= Jos Som =

Dutch politician

J.J.M. (Jos) Som (Didam, 12 October 1951) is a Dutch politician of the Christian Democratic Appeal (CDA).

Originally a teacher, he became an alderman and deputy Mayor of Didam. From 1994 until 1999 he was mayor of Gulpen, and from 1997 he was also acting mayor for the neighbouring municipality of Wittem. On 1 January 1999 these municipalities fused into the new municipality of Gulpen-Wittem, of which he was mayor until the end of 2000. On 16 December 2000 he became mayor of Kerkrade, succeeding Thijs Wöltgens. He was reaffirmed in 2006 and 2012. In 2018 he became acting mayor until he was succeeded by Petra Dassen-Housen.

== Incidents ==
In 2013 he got into the public view due to visiting a French vacation home of project developer Piet van Pol in 2003, who also developed the city centre of Kerkrade.

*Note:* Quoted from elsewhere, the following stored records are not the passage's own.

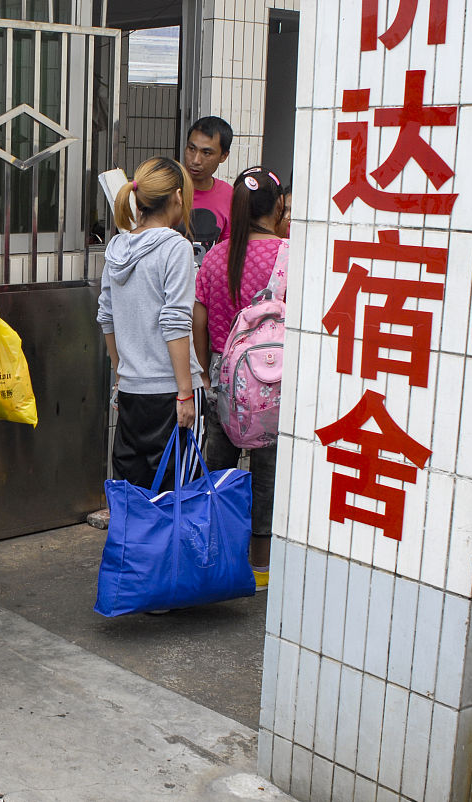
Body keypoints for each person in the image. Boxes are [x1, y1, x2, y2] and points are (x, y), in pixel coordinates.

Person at [193, 166, 288, 590]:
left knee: (218, 467)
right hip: (275, 378)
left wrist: (208, 373)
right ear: (279, 204)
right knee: (267, 469)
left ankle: (214, 555)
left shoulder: (216, 256)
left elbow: (198, 319)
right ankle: (260, 565)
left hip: (221, 374)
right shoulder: (290, 254)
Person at [97, 156, 204, 493]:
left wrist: (120, 373)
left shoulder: (117, 246)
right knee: (178, 498)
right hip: (171, 392)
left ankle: (138, 549)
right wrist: (185, 393)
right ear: (176, 195)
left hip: (131, 390)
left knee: (135, 495)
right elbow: (175, 321)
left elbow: (106, 315)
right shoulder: (176, 247)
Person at [181, 116, 234, 264]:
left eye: (206, 153)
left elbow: (229, 252)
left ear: (224, 156)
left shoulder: (229, 196)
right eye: (191, 149)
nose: (196, 160)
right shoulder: (165, 188)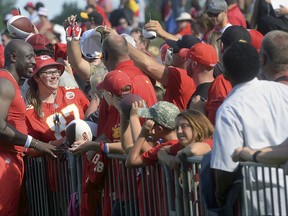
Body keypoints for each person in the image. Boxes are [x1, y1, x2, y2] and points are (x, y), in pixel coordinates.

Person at [210, 42, 288, 215]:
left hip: (262, 198)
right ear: (259, 62)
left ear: (225, 74)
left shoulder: (229, 108)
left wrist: (219, 193)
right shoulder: (283, 91)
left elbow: (225, 165)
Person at [0, 39, 57, 215]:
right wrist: (35, 143)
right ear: (14, 57)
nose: (34, 61)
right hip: (4, 159)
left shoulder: (10, 83)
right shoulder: (5, 83)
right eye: (30, 56)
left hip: (12, 157)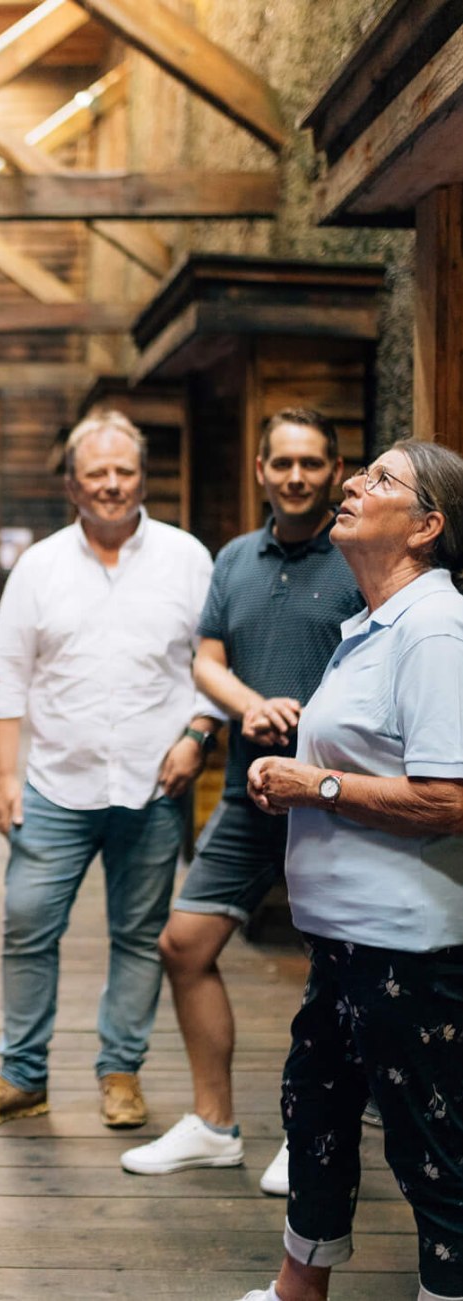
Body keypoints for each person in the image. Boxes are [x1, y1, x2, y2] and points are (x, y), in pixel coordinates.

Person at [236, 439, 463, 1301]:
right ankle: (297, 1288)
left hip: (408, 945)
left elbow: (446, 798)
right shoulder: (373, 622)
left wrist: (315, 784)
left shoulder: (433, 628)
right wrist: (292, 778)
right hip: (343, 937)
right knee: (316, 1111)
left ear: (425, 526)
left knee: (431, 1149)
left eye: (379, 478)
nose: (352, 484)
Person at [0, 409, 218, 1131]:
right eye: (96, 473)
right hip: (55, 783)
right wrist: (4, 777)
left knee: (138, 933)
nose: (111, 484)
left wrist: (198, 734)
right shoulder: (38, 567)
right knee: (27, 925)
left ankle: (120, 1071)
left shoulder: (187, 558)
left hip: (154, 783)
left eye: (124, 471)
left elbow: (212, 663)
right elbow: (5, 676)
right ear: (71, 484)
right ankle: (22, 1075)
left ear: (143, 478)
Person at [121, 409, 361, 1193]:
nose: (295, 475)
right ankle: (212, 1126)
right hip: (245, 794)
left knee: (332, 971)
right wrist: (248, 706)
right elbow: (207, 659)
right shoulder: (233, 557)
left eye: (311, 462)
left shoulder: (358, 556)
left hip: (336, 801)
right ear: (260, 469)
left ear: (333, 471)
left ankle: (313, 1136)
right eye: (281, 462)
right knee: (184, 945)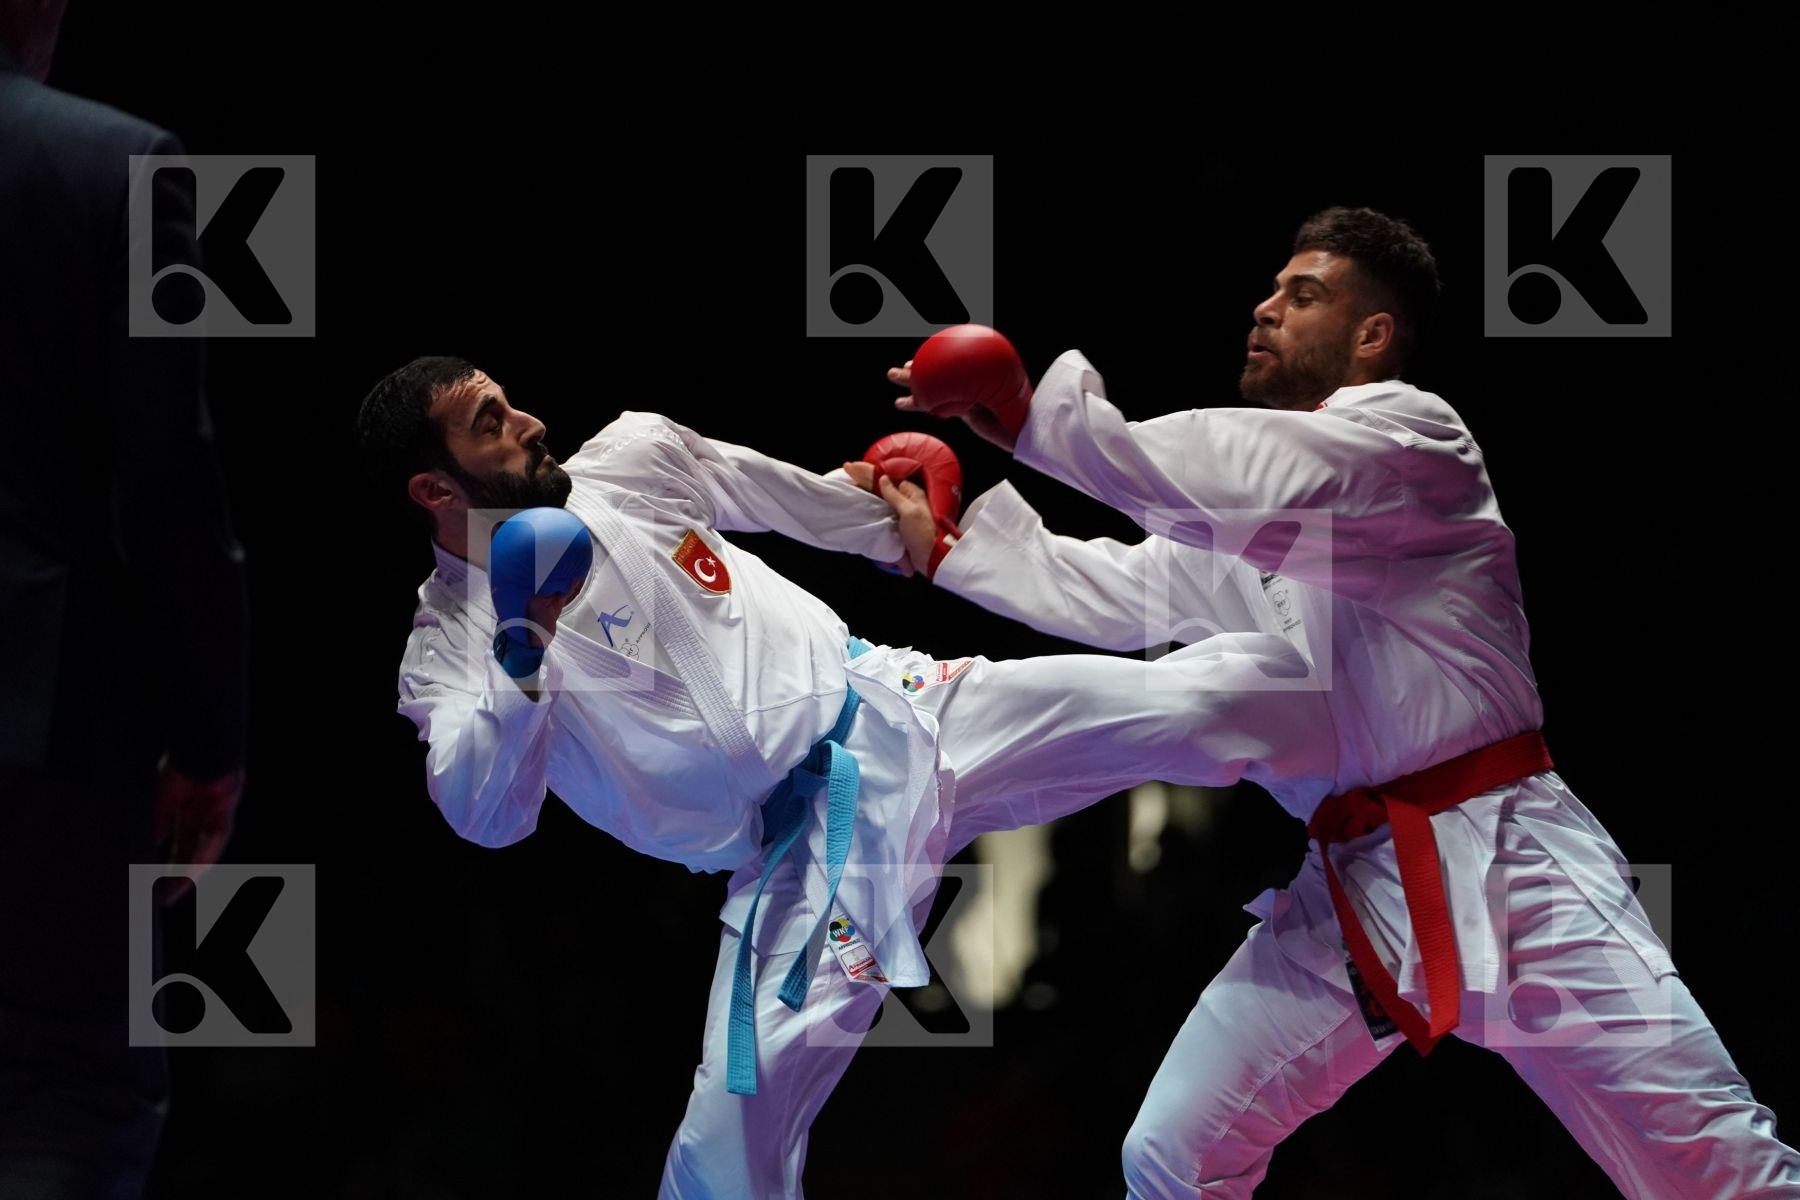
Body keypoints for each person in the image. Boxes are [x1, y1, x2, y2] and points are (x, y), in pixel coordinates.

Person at [879, 207, 1799, 1198]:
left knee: (1718, 1171)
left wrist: (1035, 417)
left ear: (1374, 336)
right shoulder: (1253, 506)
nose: (1266, 308)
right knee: (1173, 1152)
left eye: (1303, 295)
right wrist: (950, 543)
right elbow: (1128, 586)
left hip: (1517, 868)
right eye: (1273, 289)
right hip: (1356, 889)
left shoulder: (1413, 441)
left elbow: (1236, 476)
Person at [353, 356, 1343, 1198]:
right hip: (806, 857)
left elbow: (788, 497)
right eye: (490, 424)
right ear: (435, 489)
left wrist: (905, 520)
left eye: (506, 400)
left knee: (1183, 702)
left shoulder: (630, 457)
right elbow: (487, 818)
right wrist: (522, 651)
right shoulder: (449, 651)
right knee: (726, 1152)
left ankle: (1383, 743)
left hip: (900, 705)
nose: (528, 422)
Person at [0, 5, 252, 1195]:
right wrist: (207, 737)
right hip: (39, 717)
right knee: (75, 1091)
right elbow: (166, 475)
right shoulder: (121, 163)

Piet van Pol came into question earlier due to taking bribes from Roermond alderman Jos van Rey. Som states that he was on a local camping when a friend asked him to come to the vacation home. He did not know van Pol personally.

== Honours ==
- 2003 - Sjwatse Kater, a prize for special efforts for Kerkrade
- 2007 - Knight's Cross of the Order of Merit of the Federal Republic of Germany (Verdienstkreuz am Bande), for his efforts in international cooperation between Germany and The Netherlands.